Description of the task:
Pull every line of text from the listing below word for word, and leave the pictures out of your answer.

Dataset records:

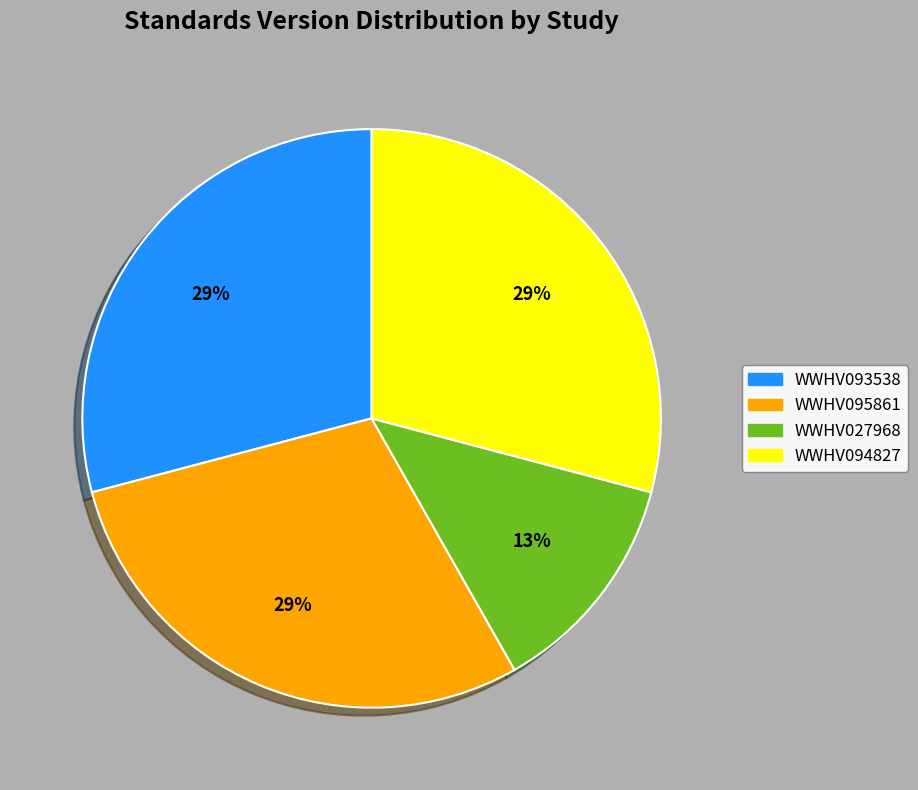

To the nearest percent, what is the difference between the largest and smallest slice percentages?

16%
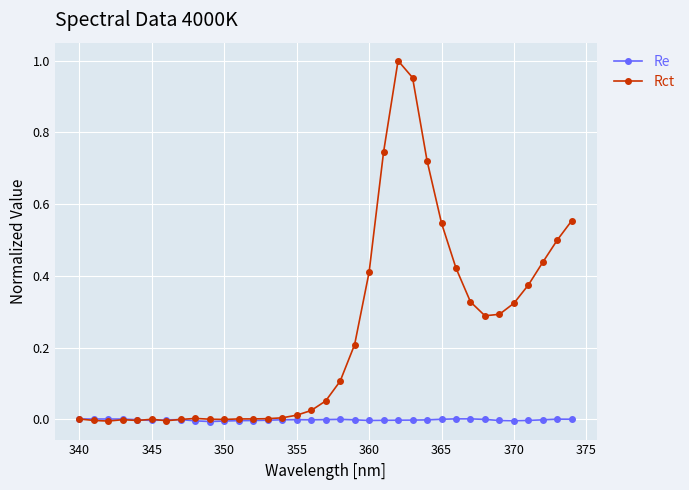

Which series has the largest total across all categories?

Rct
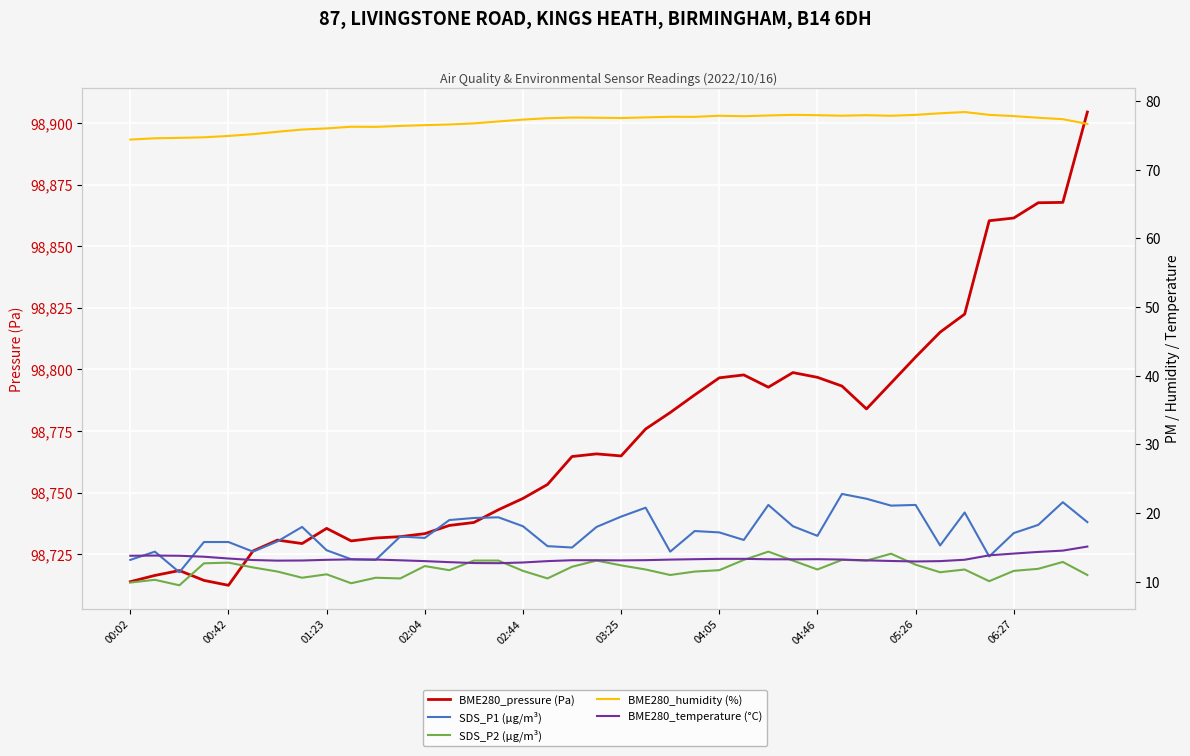

Rank the categories by SDS_P2 (µg/m³) value from highest to lowest.

26, 31, 25, 29, 14, 15, 19, 27, 30, 38, 02:44, 02:04, 32, 20, 12, 18, 03:25, 37, 21, 28, 34, 13, 24, 16, 36, 04:05, 23, 33, 05:26, 22, 39, 04:46, 10, 11, 17, 00:42, 35, 00:02, 06:27, 01:23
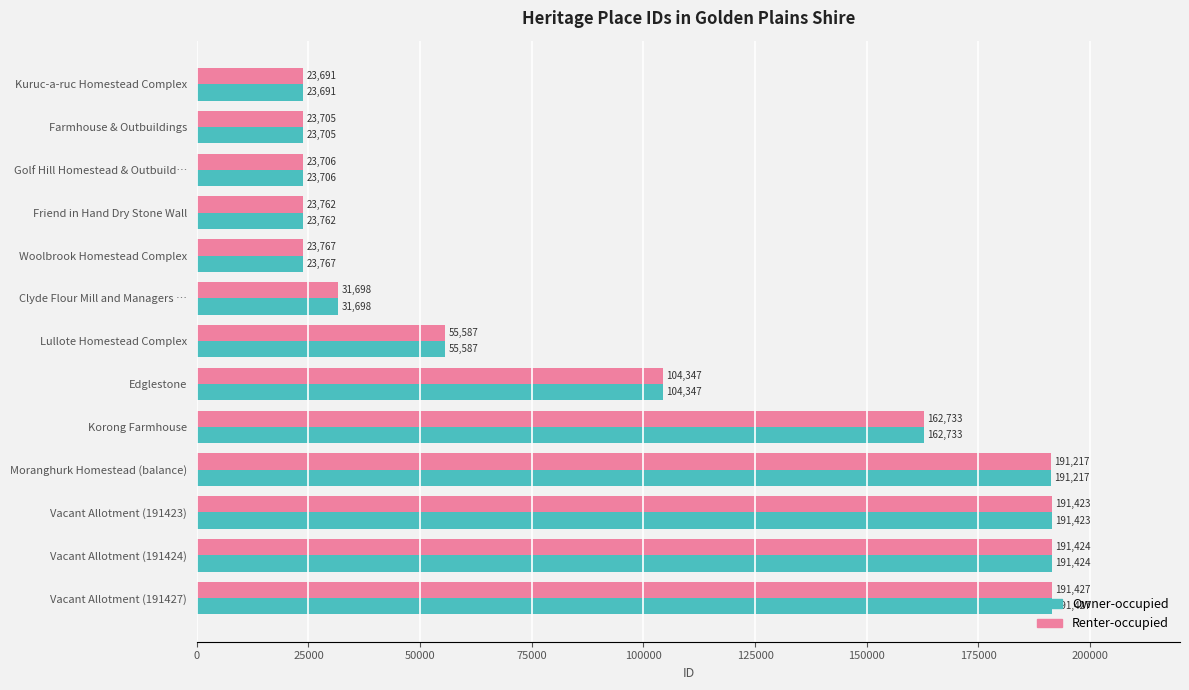

At which label is Renter-occupied closest to 107559?

Edglestone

Answer to this exercise:
To the nearest percent, what is the difference between the largest and smallest slice percentages?

16%

Which series has the largest total across all categories?

Rct

Rank the categories by SDS_P2 (µg/m³) value from highest to lowest.

26, 31, 25, 29, 14, 15, 19, 27, 30, 38, 02:44, 02:04, 32, 20, 12, 18, 03:25, 37, 21, 28, 34, 13, 24, 16, 36, 04:05, 23, 33, 05:26, 22, 39, 04:46, 10, 11, 17, 00:42, 35, 00:02, 06:27, 01:23

At which label is Renter-occupied closest to 107559?

Edglestone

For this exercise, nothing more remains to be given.